The thing is It's not entirely ineffective. It's a matter of what you choose to apply leet speak to. Apply it to an uncommon word like 'clandestine' to turn it into something like 'Cl@nd3st1n3' and you've got something pretty confounding.

Yeah, now throw some more symbols or seperate it using brackets or something and it gets even more complicated. "Cl@[nd]_3st1-n3"

This is why I brought up using multiple things in combination to help create a strong password. Sure, "2gNyC]938u}1H5m" may be a strong password but no normal/average person is going to remember that...

So they get Password Managers ... which have proven to have flaws or not be as secure as people think. Remeber LastPass being hacked, twice? Managers are a great tool but they can be compromised too.

Originally posted by Start_Running:

The joke is. no onee uses dictionary attacks against web accounts. They just use packet sniffers and keyloggers.

That's probably why I like the idea of using "Virtual Keyboards".

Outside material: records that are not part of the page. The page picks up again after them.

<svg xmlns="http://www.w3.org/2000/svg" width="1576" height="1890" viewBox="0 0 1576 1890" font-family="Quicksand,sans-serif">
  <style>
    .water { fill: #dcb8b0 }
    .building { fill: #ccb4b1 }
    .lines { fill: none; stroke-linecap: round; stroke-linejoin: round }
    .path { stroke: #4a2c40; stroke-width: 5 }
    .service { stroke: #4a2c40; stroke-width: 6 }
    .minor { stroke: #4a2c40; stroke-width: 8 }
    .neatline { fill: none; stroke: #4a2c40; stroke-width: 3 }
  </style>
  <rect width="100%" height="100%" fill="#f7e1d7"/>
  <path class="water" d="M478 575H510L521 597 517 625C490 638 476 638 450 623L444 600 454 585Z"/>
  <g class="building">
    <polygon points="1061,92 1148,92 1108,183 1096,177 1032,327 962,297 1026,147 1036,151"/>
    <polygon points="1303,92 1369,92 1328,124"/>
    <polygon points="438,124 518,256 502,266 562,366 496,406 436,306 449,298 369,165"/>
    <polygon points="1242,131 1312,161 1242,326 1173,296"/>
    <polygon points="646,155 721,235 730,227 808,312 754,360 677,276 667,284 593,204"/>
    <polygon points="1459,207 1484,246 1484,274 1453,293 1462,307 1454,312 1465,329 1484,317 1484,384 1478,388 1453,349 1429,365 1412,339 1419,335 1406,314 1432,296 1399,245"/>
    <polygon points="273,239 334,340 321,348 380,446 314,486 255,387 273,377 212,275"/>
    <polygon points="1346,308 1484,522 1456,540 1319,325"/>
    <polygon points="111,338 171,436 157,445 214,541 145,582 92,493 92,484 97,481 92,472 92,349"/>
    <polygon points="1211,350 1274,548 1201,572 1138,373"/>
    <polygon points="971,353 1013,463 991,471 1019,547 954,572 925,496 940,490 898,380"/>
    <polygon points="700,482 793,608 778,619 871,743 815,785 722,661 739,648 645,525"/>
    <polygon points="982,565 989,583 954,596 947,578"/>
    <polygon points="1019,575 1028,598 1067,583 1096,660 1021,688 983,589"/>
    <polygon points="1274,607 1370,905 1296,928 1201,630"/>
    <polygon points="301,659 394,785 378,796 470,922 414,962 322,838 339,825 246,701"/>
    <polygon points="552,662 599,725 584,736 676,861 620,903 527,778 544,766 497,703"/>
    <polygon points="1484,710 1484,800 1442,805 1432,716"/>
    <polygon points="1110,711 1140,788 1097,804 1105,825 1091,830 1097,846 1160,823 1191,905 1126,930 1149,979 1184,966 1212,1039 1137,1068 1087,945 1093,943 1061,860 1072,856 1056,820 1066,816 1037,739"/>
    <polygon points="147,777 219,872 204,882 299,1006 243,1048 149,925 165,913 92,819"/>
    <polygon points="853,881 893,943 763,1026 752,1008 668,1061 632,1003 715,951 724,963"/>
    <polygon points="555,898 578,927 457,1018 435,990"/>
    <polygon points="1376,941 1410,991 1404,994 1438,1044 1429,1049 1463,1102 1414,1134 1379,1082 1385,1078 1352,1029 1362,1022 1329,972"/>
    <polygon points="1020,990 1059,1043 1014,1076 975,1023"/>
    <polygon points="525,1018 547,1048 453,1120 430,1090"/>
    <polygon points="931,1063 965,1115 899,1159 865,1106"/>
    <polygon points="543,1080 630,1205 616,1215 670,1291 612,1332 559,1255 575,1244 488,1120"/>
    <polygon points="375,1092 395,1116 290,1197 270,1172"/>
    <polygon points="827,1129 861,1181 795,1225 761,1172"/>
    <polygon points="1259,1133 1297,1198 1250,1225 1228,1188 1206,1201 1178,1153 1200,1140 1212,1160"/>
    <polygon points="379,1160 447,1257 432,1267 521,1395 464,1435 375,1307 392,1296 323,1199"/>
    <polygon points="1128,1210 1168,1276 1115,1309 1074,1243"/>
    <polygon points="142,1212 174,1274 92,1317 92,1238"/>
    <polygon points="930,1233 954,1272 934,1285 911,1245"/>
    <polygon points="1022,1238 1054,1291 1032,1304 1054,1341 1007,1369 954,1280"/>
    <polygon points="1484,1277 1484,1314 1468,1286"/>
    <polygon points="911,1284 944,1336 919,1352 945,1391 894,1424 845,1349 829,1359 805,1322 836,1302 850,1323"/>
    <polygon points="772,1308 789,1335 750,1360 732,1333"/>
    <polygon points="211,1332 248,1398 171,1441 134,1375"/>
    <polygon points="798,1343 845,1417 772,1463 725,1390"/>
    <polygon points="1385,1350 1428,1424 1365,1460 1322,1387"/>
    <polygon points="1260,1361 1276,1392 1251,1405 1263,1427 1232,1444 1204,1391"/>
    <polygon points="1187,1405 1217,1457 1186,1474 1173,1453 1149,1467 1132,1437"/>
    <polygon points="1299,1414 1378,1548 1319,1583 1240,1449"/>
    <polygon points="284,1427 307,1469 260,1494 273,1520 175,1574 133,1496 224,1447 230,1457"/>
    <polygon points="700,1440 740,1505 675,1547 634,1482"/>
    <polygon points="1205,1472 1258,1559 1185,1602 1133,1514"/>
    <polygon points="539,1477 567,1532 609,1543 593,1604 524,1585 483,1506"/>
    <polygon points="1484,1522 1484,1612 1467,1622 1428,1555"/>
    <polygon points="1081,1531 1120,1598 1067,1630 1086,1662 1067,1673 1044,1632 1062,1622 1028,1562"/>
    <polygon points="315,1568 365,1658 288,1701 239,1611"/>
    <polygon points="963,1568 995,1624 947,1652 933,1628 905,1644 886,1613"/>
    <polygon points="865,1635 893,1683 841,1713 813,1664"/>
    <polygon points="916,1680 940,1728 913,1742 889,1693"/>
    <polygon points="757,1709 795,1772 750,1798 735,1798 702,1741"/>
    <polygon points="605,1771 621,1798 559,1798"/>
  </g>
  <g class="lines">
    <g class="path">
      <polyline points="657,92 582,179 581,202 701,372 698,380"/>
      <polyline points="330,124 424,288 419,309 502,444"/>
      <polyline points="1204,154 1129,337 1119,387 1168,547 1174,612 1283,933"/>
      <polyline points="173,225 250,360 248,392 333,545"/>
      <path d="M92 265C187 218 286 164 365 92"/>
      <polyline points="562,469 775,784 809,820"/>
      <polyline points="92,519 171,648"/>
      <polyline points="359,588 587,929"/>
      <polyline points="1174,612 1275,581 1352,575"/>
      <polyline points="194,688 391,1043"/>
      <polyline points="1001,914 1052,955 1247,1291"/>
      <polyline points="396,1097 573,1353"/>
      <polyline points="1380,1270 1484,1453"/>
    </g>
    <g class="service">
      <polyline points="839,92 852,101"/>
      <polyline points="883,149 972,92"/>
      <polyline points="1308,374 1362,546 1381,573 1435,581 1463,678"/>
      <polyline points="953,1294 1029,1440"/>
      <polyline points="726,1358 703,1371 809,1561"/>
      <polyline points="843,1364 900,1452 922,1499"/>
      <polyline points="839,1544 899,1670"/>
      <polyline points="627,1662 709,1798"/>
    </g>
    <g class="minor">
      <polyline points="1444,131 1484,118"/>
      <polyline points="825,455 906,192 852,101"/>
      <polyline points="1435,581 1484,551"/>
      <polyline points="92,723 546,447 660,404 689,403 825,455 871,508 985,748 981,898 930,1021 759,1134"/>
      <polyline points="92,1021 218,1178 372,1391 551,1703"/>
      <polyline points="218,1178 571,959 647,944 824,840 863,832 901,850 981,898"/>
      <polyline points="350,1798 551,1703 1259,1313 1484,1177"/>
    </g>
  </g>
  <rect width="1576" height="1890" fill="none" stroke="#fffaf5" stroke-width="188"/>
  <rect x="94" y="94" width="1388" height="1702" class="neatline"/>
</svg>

Though I'm of the belief that anything can be hacked given enough time. I mean, theorectically some dude can sit there with a bot slamming away for a password login.... 'Course I also believe safe browsing habits and using a ScriptBlocker on your Web Browser goes a much farther way to avoid getting compromised. Then again, I'm biased since literally nothing I've had in ~20 years has been compromised. Well, except my PSN but that was Sony's fault.(good thing I didn't use my CC on it and only used paid cards lol)

A password isnt safe 63c4u53 its hard to type.

Use more than one word and space instead. With a sign and number. Maybe put a mistake in the word. Or use two languages.